(RECORDS FOR THIS TASK begins)

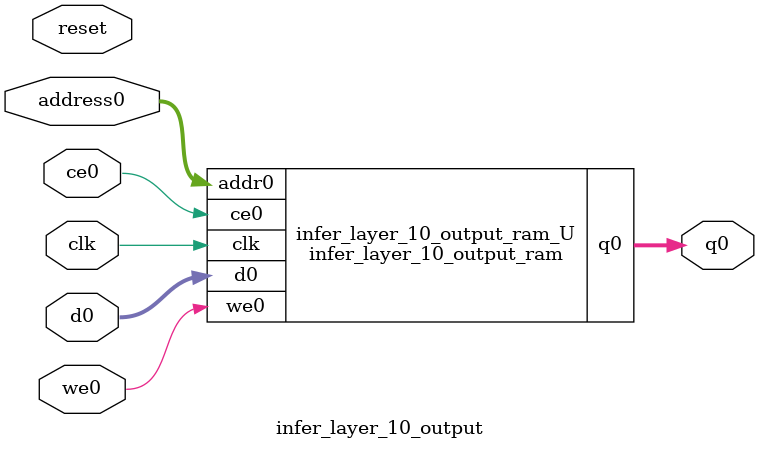
<source format=v>
`timescale 1 ns / 1 ps
module infer_layer_10_output_ram (addr0, ce0, d0, we0, q0,  clk);

parameter DWIDTH = 32;
parameter AWIDTH = 5;
parameter MEM_SIZE = 32;

input[AWIDTH-1:0] addr0;
input ce0;
input[DWIDTH-1:0] d0;
input we0;
output reg[DWIDTH-1:0] q0;
input clk;

reg [DWIDTH-1:0] ram[0:MEM_SIZE-1];




always @(posedge clk)  
begin 
    if (ce0) begin
        if (we0) 
            ram[addr0] <= d0; 
        q0 <= ram[addr0];
    end
end


endmodule

`timescale 1 ns / 1 ps
module infer_layer_10_output(
    reset,
    clk,
    address0,
    ce0,
    we0,
    d0,
    q0);

parameter DataWidth = 32'd32;
parameter AddressRange = 32'd32;
parameter AddressWidth = 32'd5;
input reset;
input clk;
input[AddressWidth - 1:0] address0;
input ce0;
input we0;
input[DataWidth - 1:0] d0;
output[DataWidth - 1:0] q0;



infer_layer_10_output_ram infer_layer_10_output_ram_U(
    .clk( clk ),
    .addr0( address0 ),
    .ce0( ce0 ),
    .we0( we0 ),
    .d0( d0 ),
    .q0( q0 ));

endmodule


</source>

(RECORDS FOR THIS TASK ends)

From the records above, print exactly the lines that run from the line with "ram[addr0] <= d0;" to the line with "input[AddressWidth - 1:0] address0;", inclusive.

            ram[addr0] <= d0; 
        q0 <= ram[addr0];
    end
end


endmodule

`timescale 1 ns / 1 ps
module infer_layer_10_output(
    reset,
    clk,
    address0,
    ce0,
    we0,
    d0,
    q0);

parameter DataWidth = 32'd32;
parameter AddressRange = 32'd32;
parameter AddressWidth = 32'd5;
input reset;
input clk;
input[AddressWidth - 1:0] address0;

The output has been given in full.